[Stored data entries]
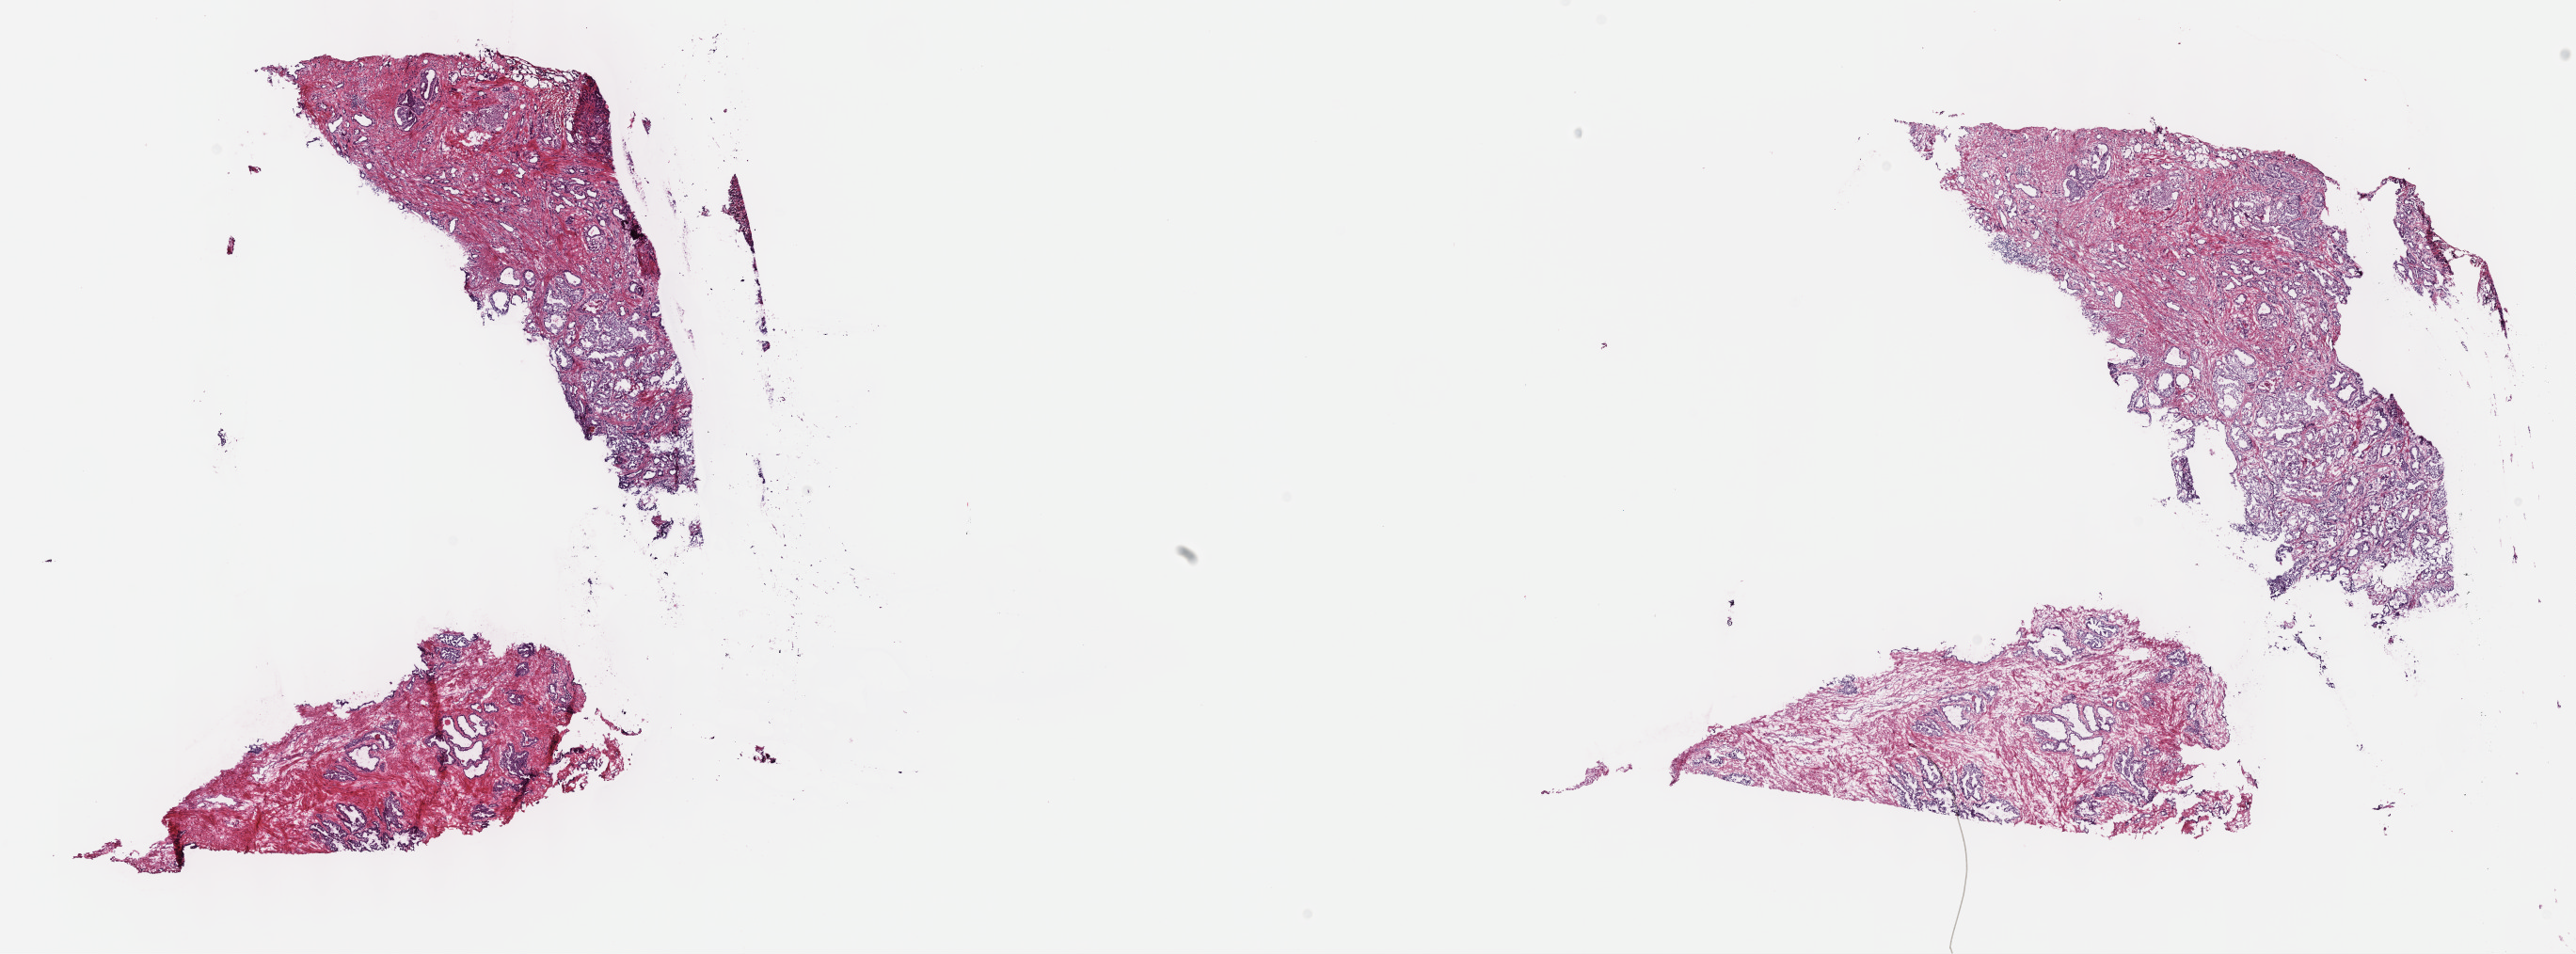
Whole-slide histology image, Hematoxylin and eosin (H&E) stained, a low-resolution overview of the entire scanned area, about 22.1 x 8.2 mm; frozen section; prostate, primary tumour sample. Male, age 58 years at initial diagnosis. Gleason score: 7 (3+4). Composition of this section per pathologist review: tumour cells 70%, tumour nuclei 70%, normal cells 0%, stromal cells 30%, necrosis 0%. Inflammatory infiltration, as recorded: lymphocyte infiltration 40%, monocyte infiltration 20%, neutrophil infiltration 20%.
Histologic diagnosis: Adenocarcinoma, NOS. Laterality: bilateral. Lymph nodes positive (case pathology): 0 of 48 examined.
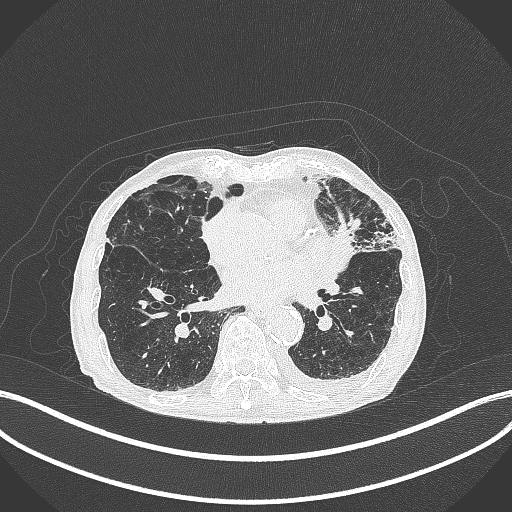
Chest CT, one axial slice; position 156 of 385 along the scan axis; 120 kVp; lung window (W 1500 / L -600 HU); 1 mm slice thickness; 512 × 512 image matrix, field of view 400 × 400 mm. Male patient, age 90 years or older. From the clinical record (not read from this slice): clinical TNM (as recorded): T2b N1 M0.
Structures marked on this image (rectangle marked by the reading radiologist):
- lung tumour (recorded histology: squamous cell carcinoma): bounding box (x1, y1, x2, y2) in pixels: (330, 217, 358, 273)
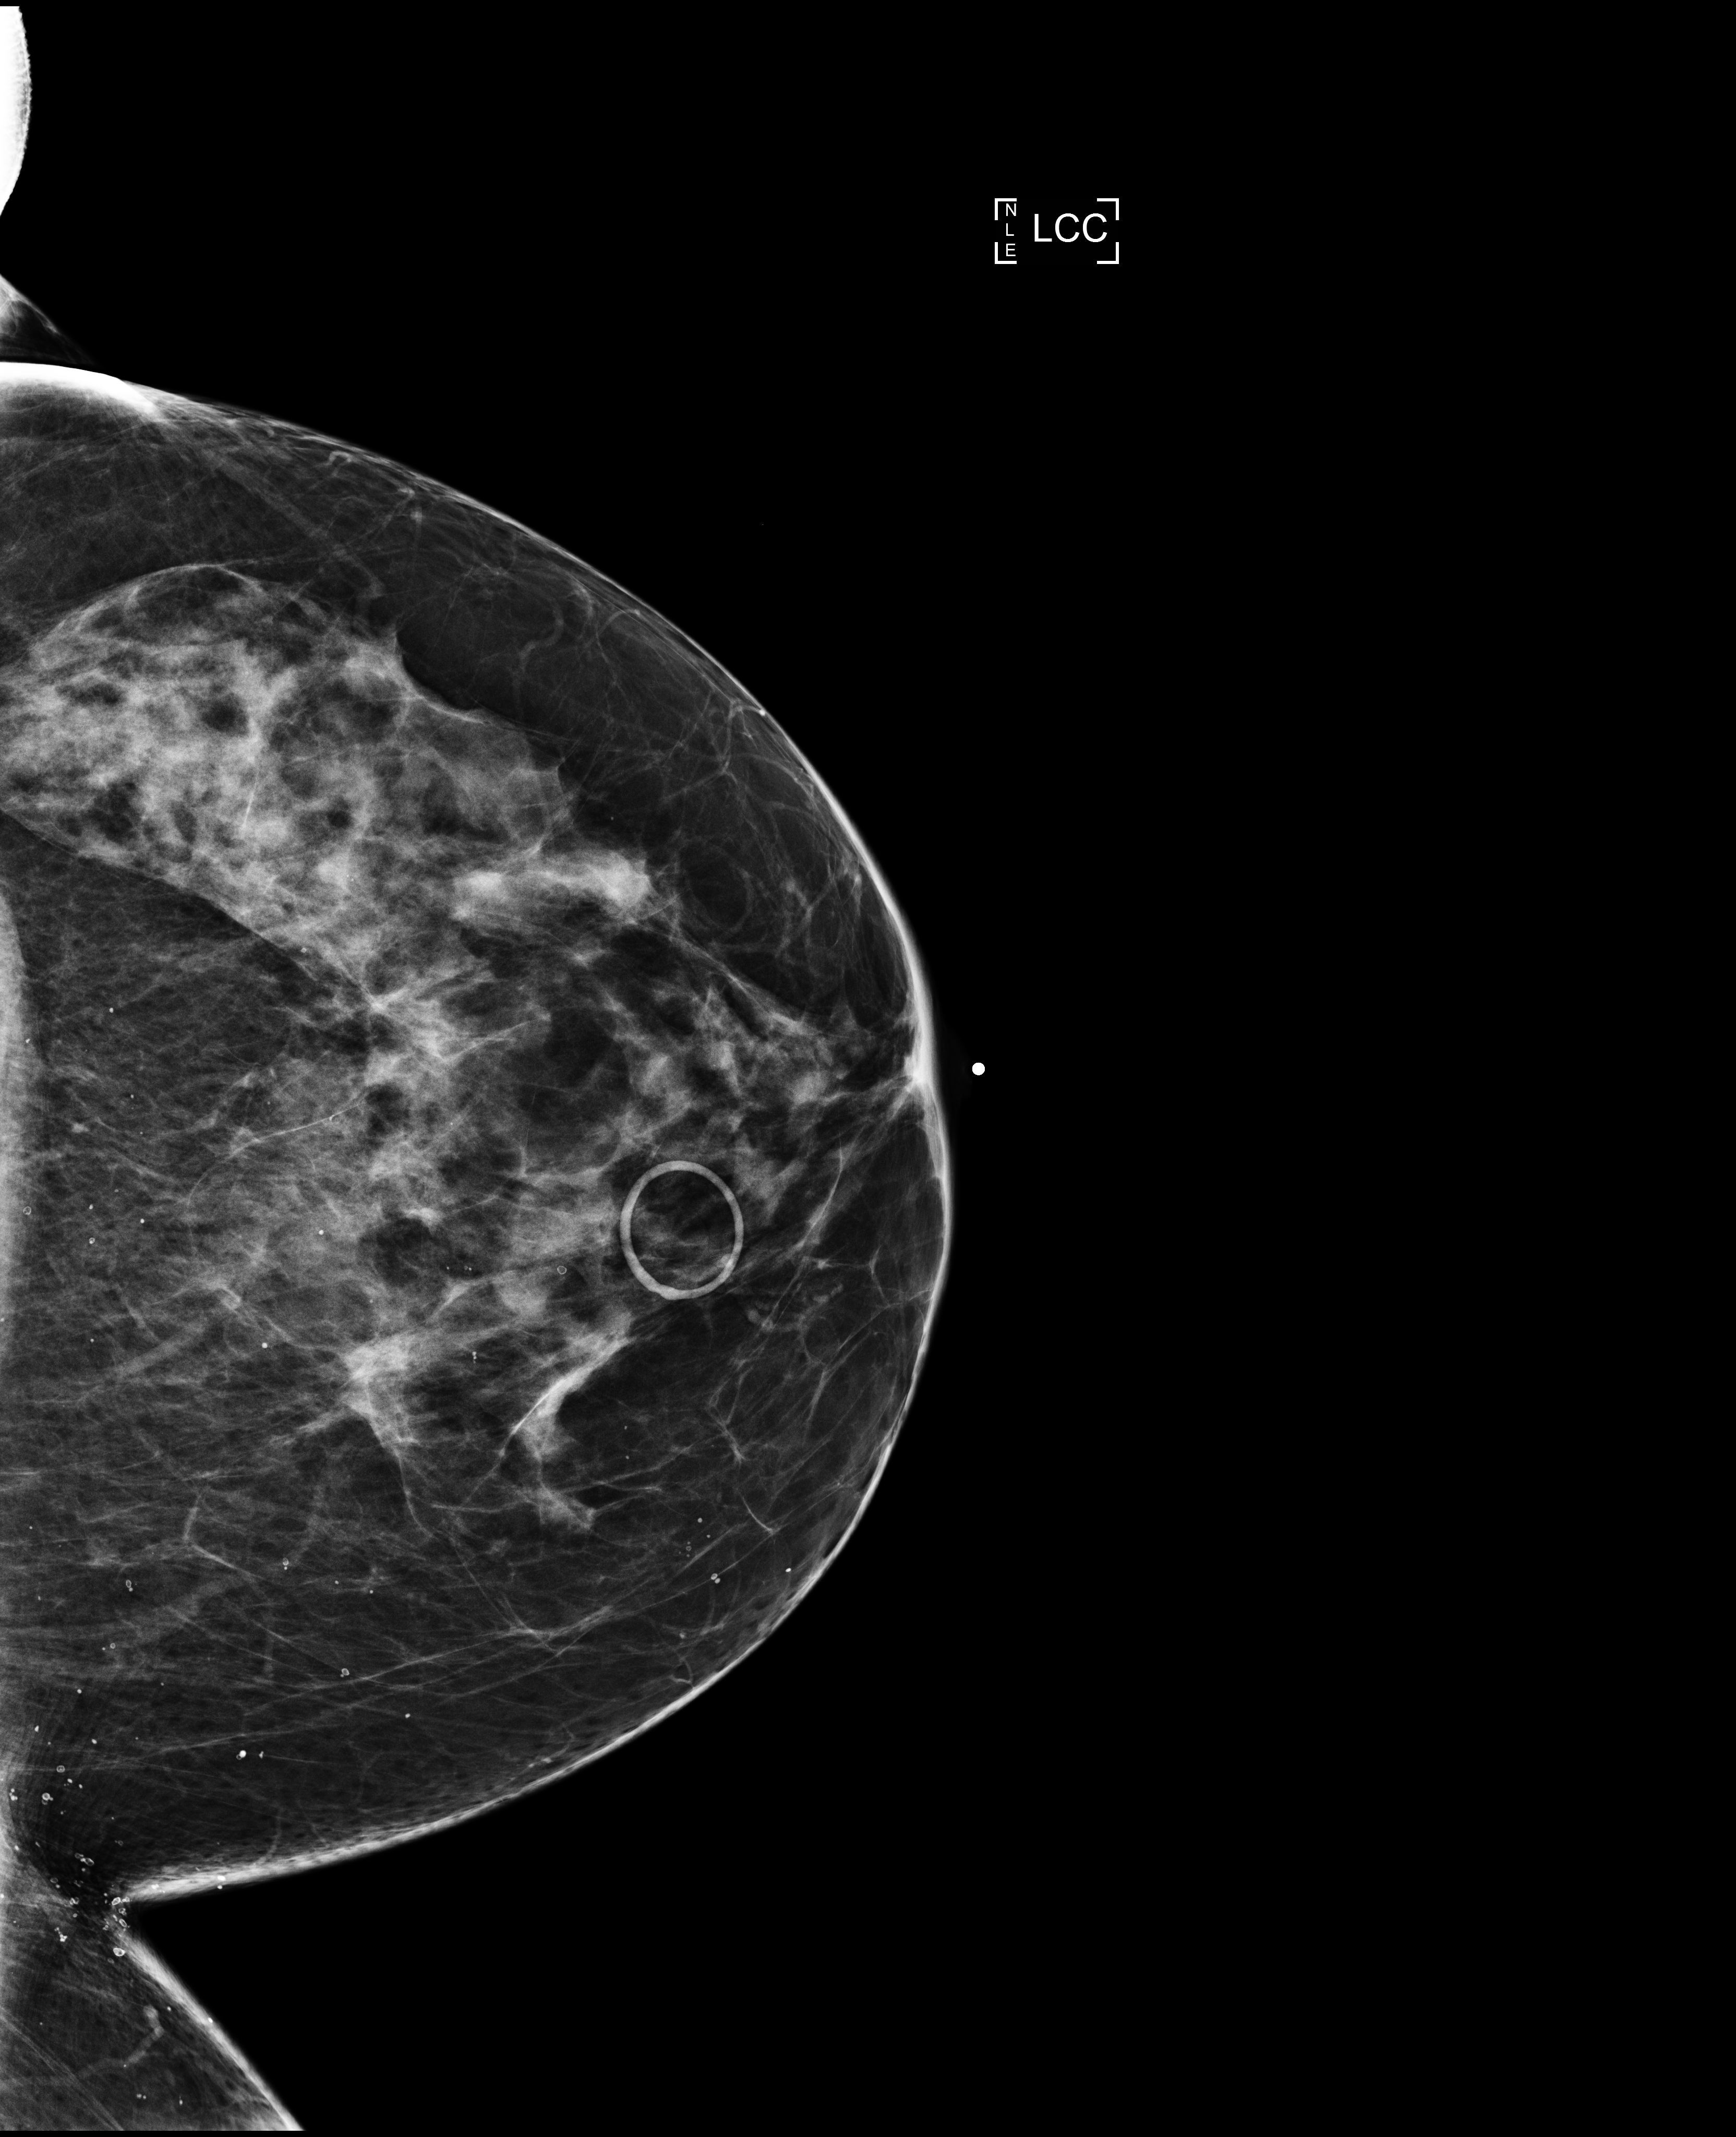
Screening examination, compressed breast thickness 69 mm, system: Selenia Dimensions. Patient: female, 61 years.
Image type: full-field digital mammogram. Breast: left. Projection: cranio-caudal projection.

WHAT YOU SHOULD DO :: Your answer should hold exactly the lines from the one containing "Screening examination, compressed" to the last line of the data, both included, and no others.

RESULT OF THE EXERCISE ::
Screening examination, compressed breast thickness 69 mm, system: Selenia Dimensions. Patient: female, 61 years.
Image type: full-field digital mammogram. Breast: left. Projection: cranio-caudal projection.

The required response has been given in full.